Again you can see Applicative (at least for popular instances) as a collection (like [] or Maybe). Here we thus take as input such collection of functions (all with type a -> b), and a collection of as. We then "multiply" these, in the sense that for instance for a list:

   [f1, f2, ..., fm] <*> [x1, x2, ..., xn]
== [f1 x1, f1 x2, ..., f1 xn,
    f2 x1, f2 x2, ..., f2 xn,
    ...,
    fm x1, fm x2, ..., fm xn]

So that means for instance for Maybe that if the left operand is Nothing, or the right operand is Nothing, or both are Nothing, then this results in a Nothing, if both are Justs (so Just f <*> Just x), then we obtain a Just (f x):

Just f <*> Just x == Just (f x)
Just f <*> Nothing == Nothing
Nothing <*> Just x == Nothing
Nothing <*> Nothing == Nothing

(,)

This is the constructor of a 2-tuple: (,) :: a -> b -> (a,b) thus takes as input an a and a b, and it constructs an 2-tuple where the first item is the first parameter, and the second item is the second parameter. For example:

(,) 4 'a' == (4, 'a')

(x !!)

This is a section of an infix operator. You can use an infix operator, and for instance specify the left or the right part. In that case you thus construct a partially applied function. For example:

([1, 4, 2, 5] !!) == (!!) [1, 4, 2, 5]
(!! 2) == flip (!!) 2

So for the latter it thus means that we constructed a function that takes as input a parameter that will be filled in as left operand. So:

(!! 2) [1, 4, 2, 5] == (!!) [1, 4, 2, 5]

The (!!) :: [a] -> Int -> a function takes as input a list and an Int and it returns the element at that index (zero-based indices).

p@(info@())

In contrast to the above, the @ is not a function or operator (well these are actually the same), but a keyword.

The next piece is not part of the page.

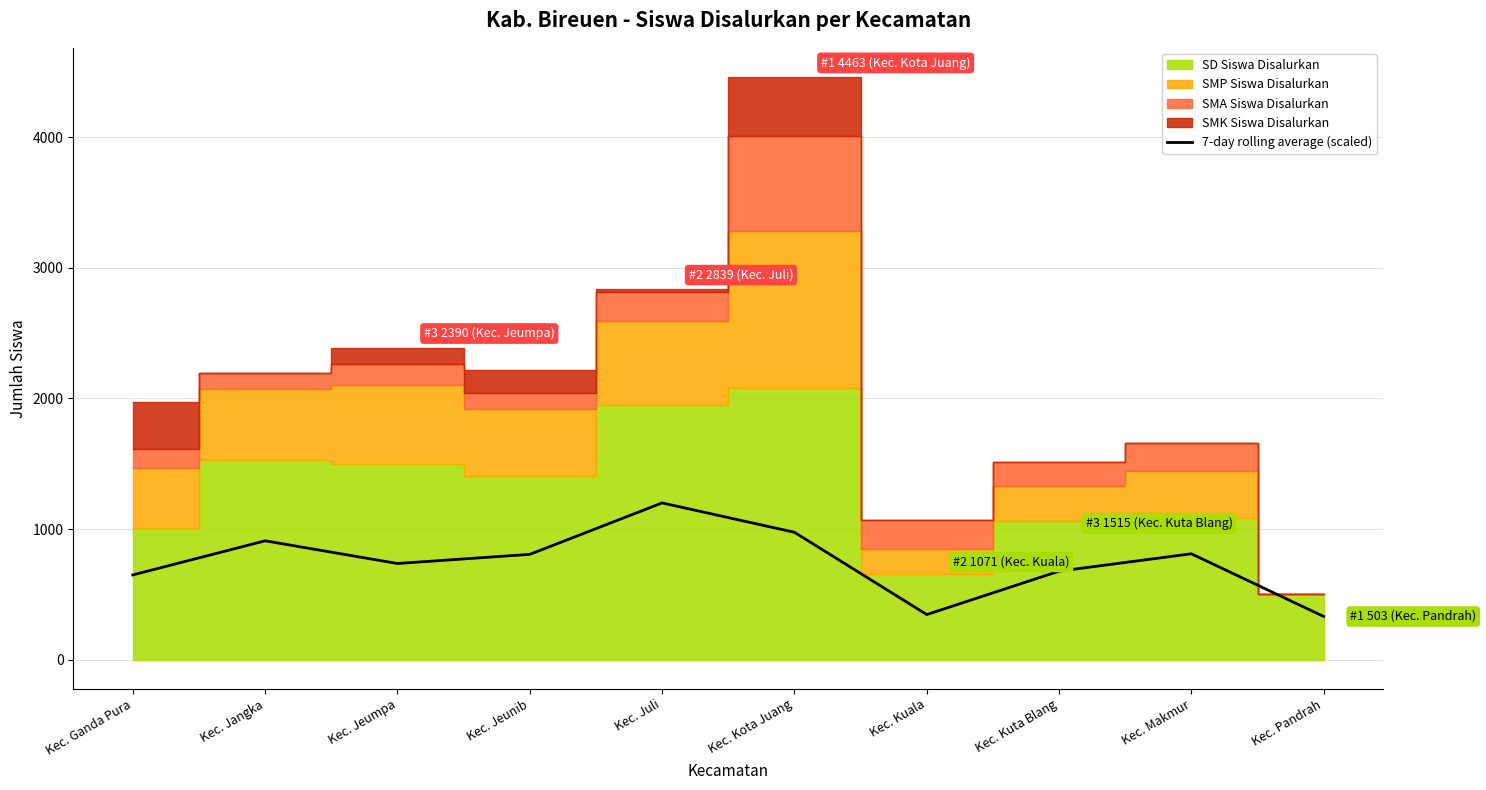

Which has a higher value, Kec. Ganda Pura or Kec. Jeumpa?

Kec. Jeumpa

It is used in pattern matching to obtain a reference to both an pattern and for instance match subpatterns (or obtain references to subpatterns).

For instance, say we want to pattern match a 2-tuple, and we want to have a reference to the entire tuple, and the first element, we can use:

somefunction total@(left, _) = ...

So if we then call somefunction (4, 'a'), then this means that total will hold (4, 'a'), and left will hold 4.